前方――少年がクナイを投げた位置に実体が戻っており、上着の裏から素早く新しいクナイを取り出して、投げ飛ばす。
「ほらほら!!」
間髪入れずに少年は能力を使い、残影を和人の懐に出現させ、ドスを突き立てようとした。
「――そういうことかよ」
あることに気づいた和人は、ドスの攻撃を敢えて脇腹で受け止める。
「うッ――だが――」
クナイもスッと頭を傾けてかわし、和人はドスを握った『残影』の少年の手首を強く掴む。
「捉えたぞ!!」
「なっ!?」
和人が掴んだのは残影のはずだが、彼の行動によって実体が残影の方に戻された。
「能力で飛んでくるクナイが俺に刺さるなら、能力で出現したお前も触れるよなぁ!!」
「くそ! 放せ!!」
少年はもう片方の手で、上着の裏にあるクナイを取り出そうとする。和人は炎の剣を消滅させた右手で、少年の手首を掴んで阻止した。
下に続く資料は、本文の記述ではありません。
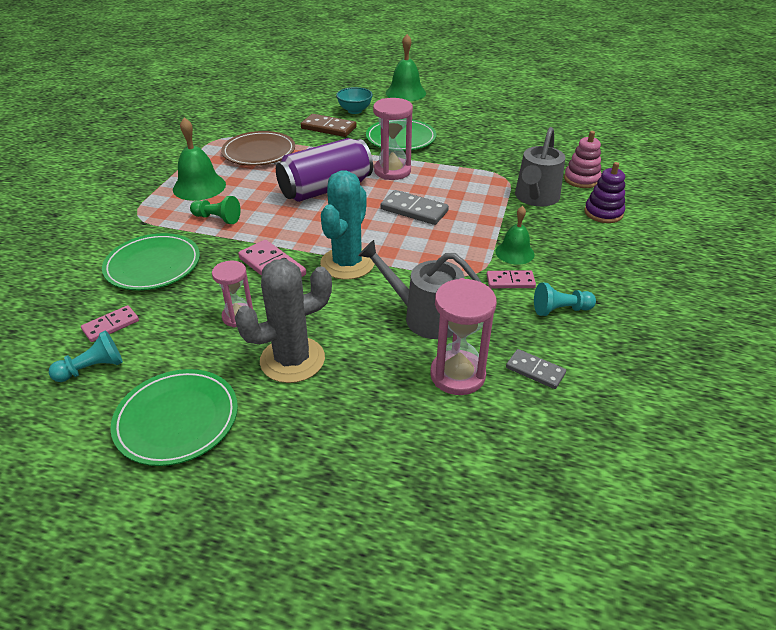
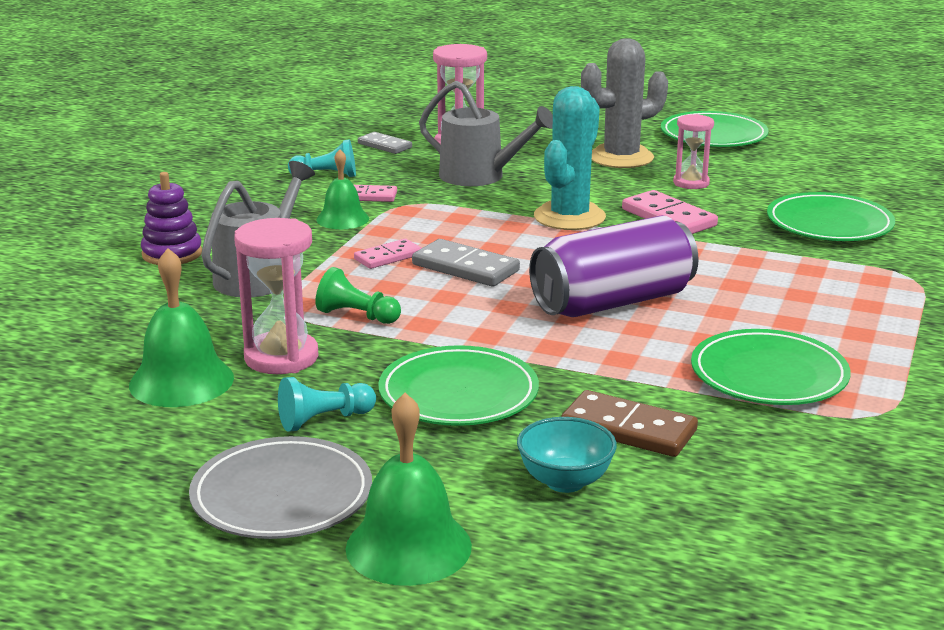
camera: 175 degrees left, 15 degrees down
(92, 368) = (818, 159): turquoise pawn -> turquoise pawn (324, 420)
(111, 325) = (830, 182): pink domino -> pink domino (388, 257)
(199, 187) = (844, 314): green bell -> green bell (181, 381)
(217, 218) = (778, 269): green pawn -> green pawn (357, 316)
(259, 152) = (769, 375): brown plate -> green plate
(392, 171) = (490, 326): pink hourglass -> pink hourglass (281, 357)
(454, 103) = (282, 495): none -> grey plate
(581, 179) = (151, 299): pink stacking toy -> none

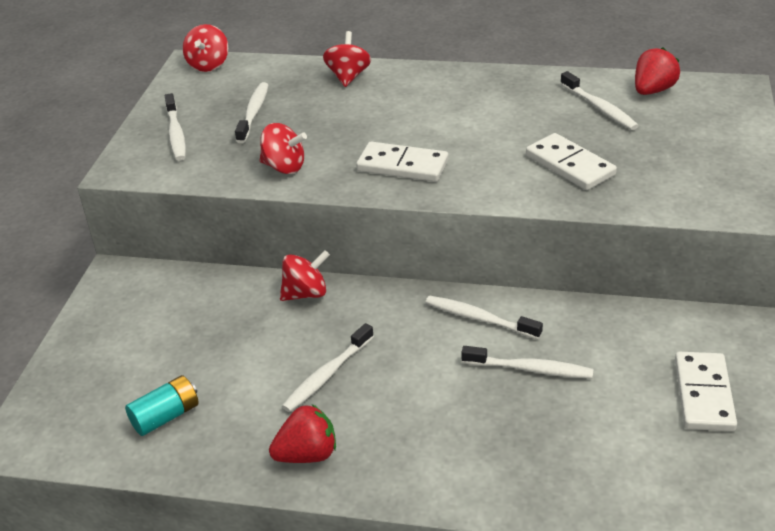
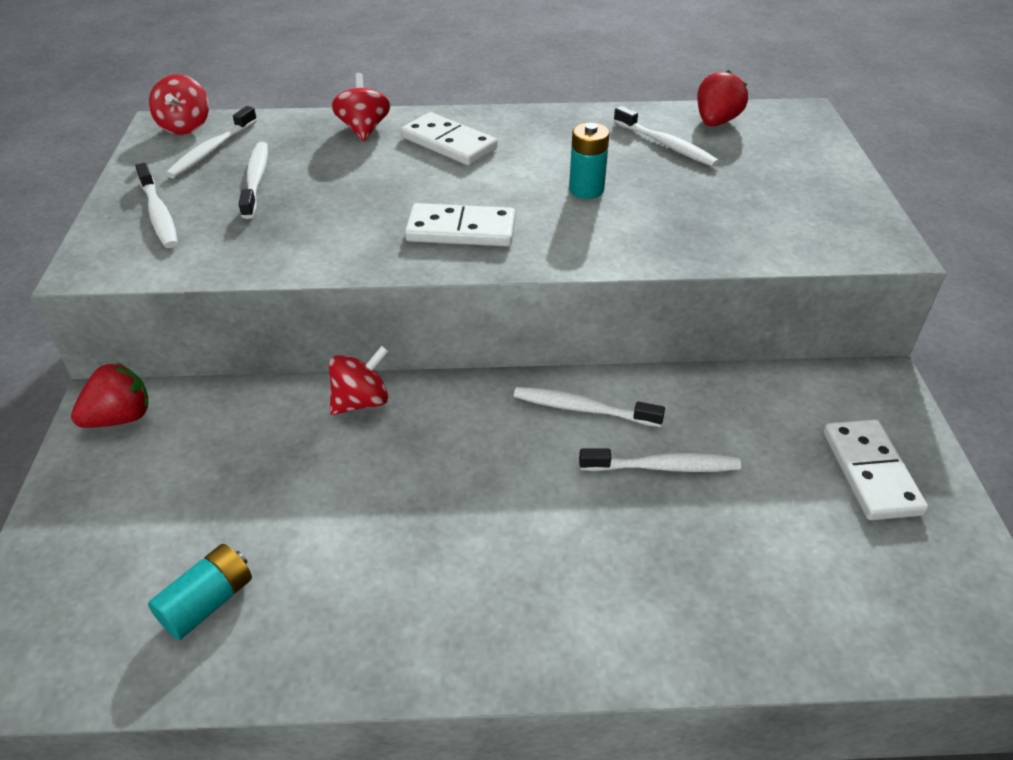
camera: 15 degrees left, 5 degrees up
(284, 167) = (312, 244): red spinning top -> none
(307, 454) = (416, 630): red strawberry -> red strawberry (120, 418)
(327, 375) = (415, 509): white toothbrush -> white toothbrush (212, 150)
(515, 141) = (586, 190): none -> turquoise battery
(569, 165) = (659, 213): white domino -> white domino (448, 143)

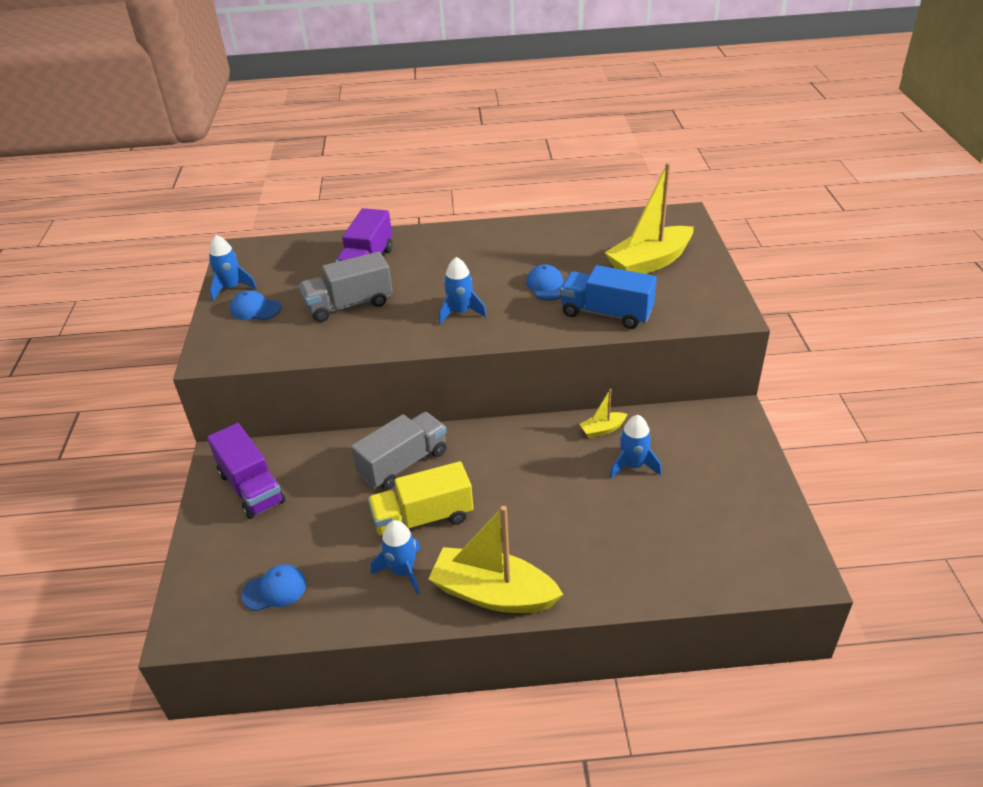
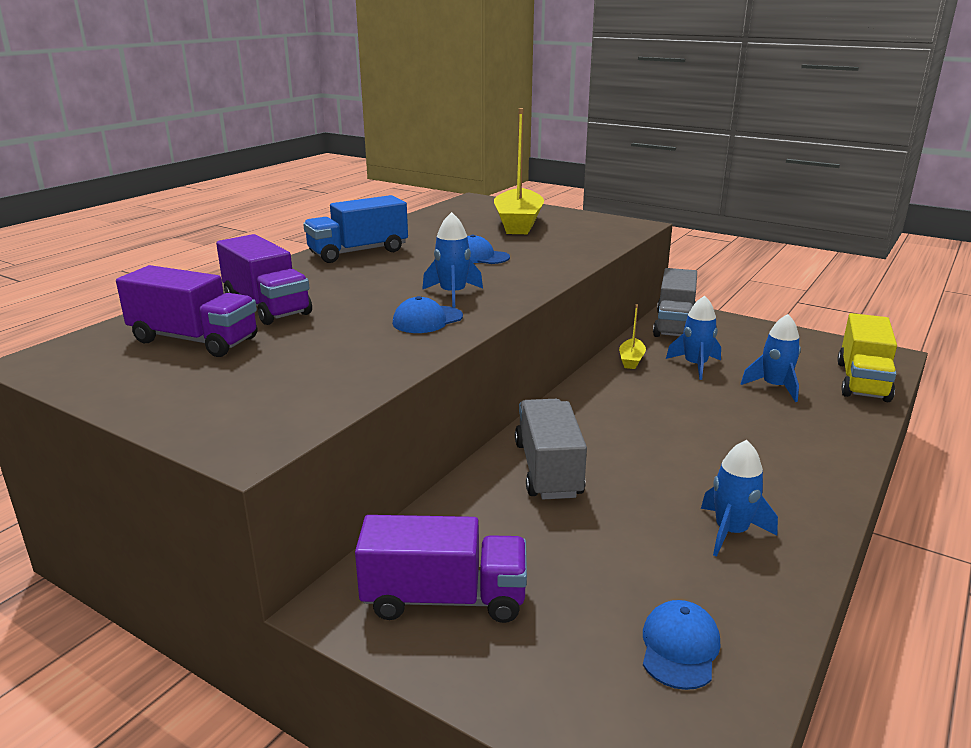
camera: 55 degrees left, 15 degrees down
(231, 288) = (118, 388): blue rocket -> blue rocket (774, 387)
(255, 309) = (207, 386): blue cap -> blue cap (427, 320)
(301, 272) = (194, 340): none -> purple truck
(349, 305) = (325, 334): grey truck -> grey truck (674, 325)
(423, 518) = (655, 489): yellow truck -> yellow truck (862, 381)
(493, 594) = (812, 489): yellow boat -> none
(606, 313) = (563, 252): blue truck -> blue truck (358, 252)

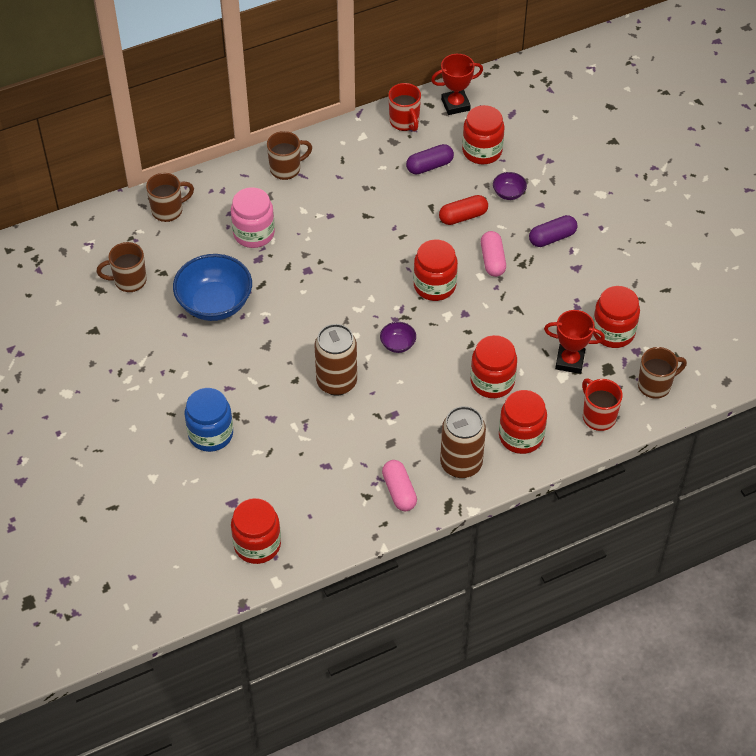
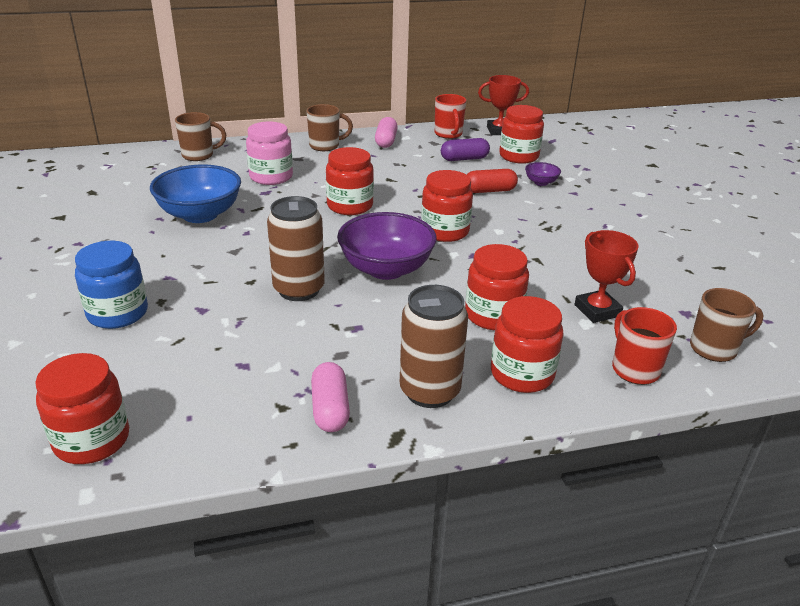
camera: 10 degrees right, 20 degrees down
(129, 281) = (125, 190): brown mug -> none
(398, 344) = (386, 269): purple bowl -> purple bowl, size x2.20
(492, 260) = (515, 222): pink capsule -> pink capsule (386, 141)
(552, 238) = (584, 215): purple capsule -> none
(570, 361) = (597, 310): red trophy -> red trophy turned 45 degrees clockwise
(613, 332) = (654, 293): red jar -> red jar (350, 206)

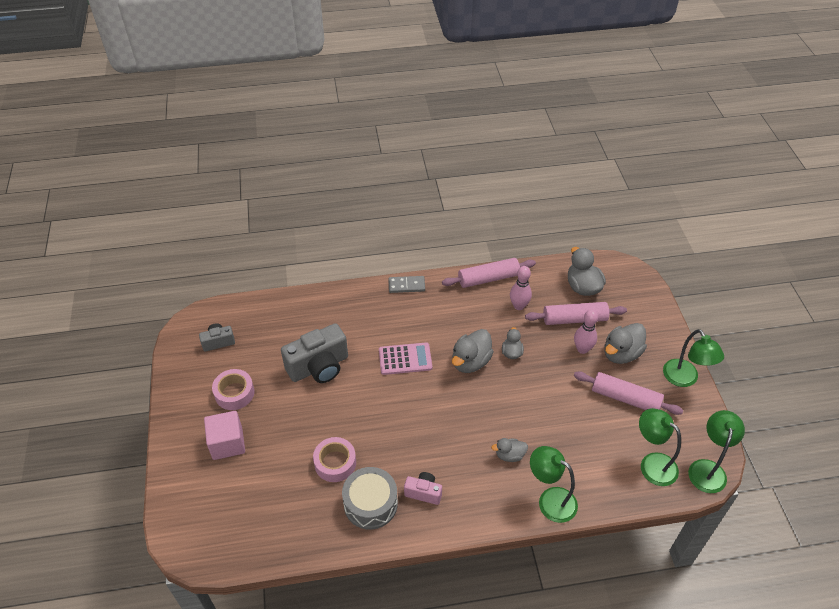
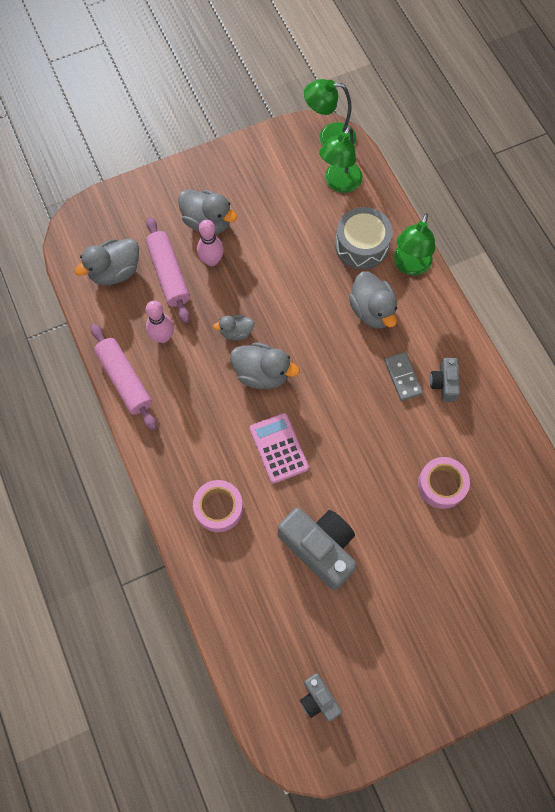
camera: 105 degrees left, 20 degrees up
(227, 443) = (459, 619): pink cube -> none
(234, 393) = (389, 641): pink tape -> pink tape (218, 508)
(370, 504) = (475, 433): grey drum -> grey drum (362, 245)
(406, 285) = (159, 478): grey domino -> grey domino (402, 377)
(423, 492) = (444, 384): pink camera -> grey camera
(509, 455) = (372, 310): grey duck -> grey duck, size x1.71
(625, 398) = (267, 213): pink rolling pin -> none
(684, 379) = (226, 161): green lamp -> none

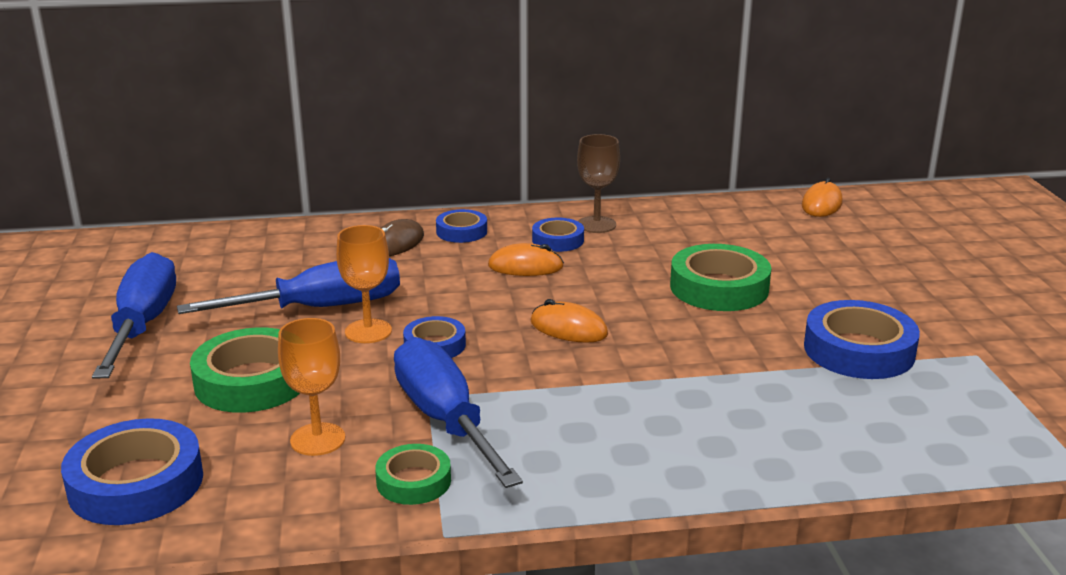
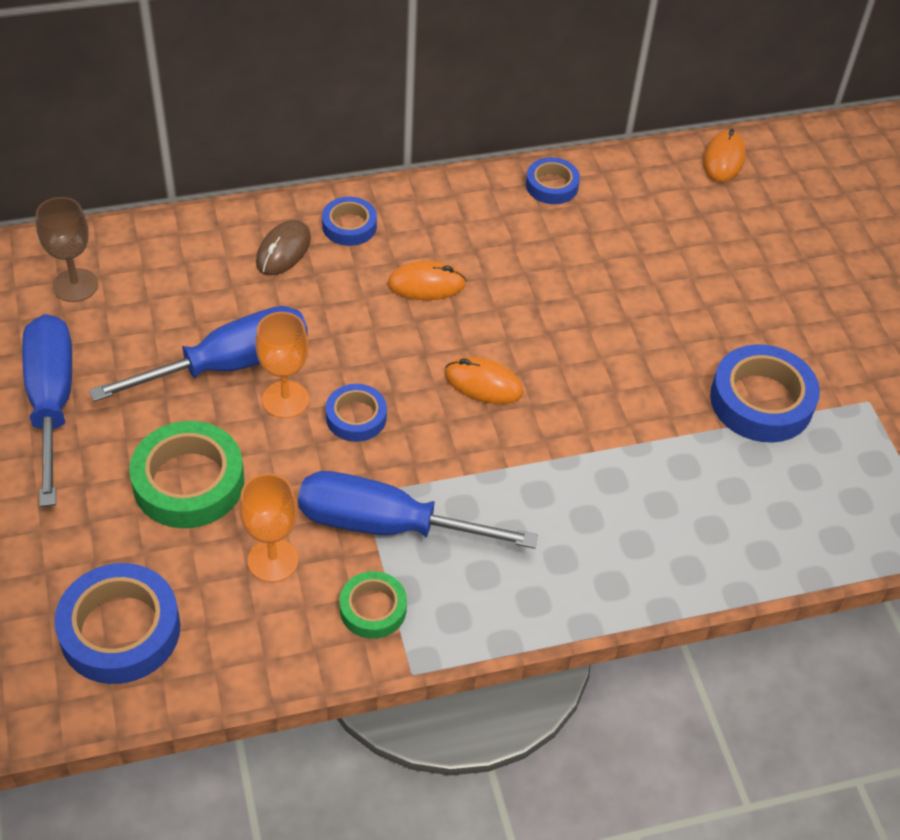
camera: 10 degrees left, 25 degrees up
(445, 419) = (386, 525): blue screwdriver -> blue screwdriver turned 45 degrees counterclockwise
(558, 240) = (453, 237): blue tape -> blue tape (552, 185)
(596, 225) = (491, 207): brown goblet -> brown goblet (75, 285)
(719, 287) = (625, 310): green tape -> none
「そしてその動きも見逃してねぇぞ。最初、お前は服の袖からクナイを取り出していたが、後は全部上着の裏からだ。服の袖から出したクナイは能力によるものだが、お前はそれを手に取って自在に操っていた……能力で生み出されたものは、少し経てば消えるのにな」
和人の言うように、直前に投げたクナイは、何処にも転がっていなかった。
「そして俺に刺さったクナイは消えることなく地面に転がっている……つまり、お前の能力は残影として直前の行動を再生する能力なんだろうが……再生の妨げになるような衝突が起きれば、残影に実体が戻る…………お前がさっきしたようにな」
(あくまで俺の直感だったから、上手くいくとは思わなかったが)
「この――!!」
「【エンビース】」
抵抗しようとする少年に、和人は両手から紫の炎を生み出す。
「がぁぁ!!」
その炎は少年の体を一気に包み込む。
「熱い!! やめろぉ!! やめろってぇ!!」
少年は味わったことの無い暑さと、無数の針に刺されるような痛みに体を震わせながらも、和人から離れようと彼の腹に膝蹴りを入れる。
「…………」
その膝蹴りは重かったが、和人は動じない。
ここで少年を放してしまったら、能力で逃げられる可能性が高かったからだ。
「がぁ……ぁ――――」
耐えきれなくなった少年の体から力が抜け、膝を地面に落とす。
それを確認した和人は炎を解き、両手を放した。
「――――」
少年は白目を向いた状態で、うつ伏せに倒れる。
まだ脈は打っているが、彼の魂はもう消滅していた。
「終わったか……しかし――」
和人はドスを脇腹に刺したまま、涼香達の元へ戻りはじめる。
「想像以上に強かった…………あのダンボール野郎に勝てたのは、翔一さんのおかげ……だな」
「…………俺が出る幕はなかったか」
和人と少年の戦闘を、物陰で最初から見ていた人物がいた。
白髪の青年――俊樹だ。
「和人様……正直、俺が思っていたよりは強くないみたいだが、咄嗟の機転が利くようには見えた…………どれだけ力の差があっても、僅かな相手の隙間を突ける人間が、最後に勝つ。それを実現できる和人様は、この先も生き残れるだろう……」
そう呟いた俊樹は、何事も無かったかのようにアジトへ戻っていく。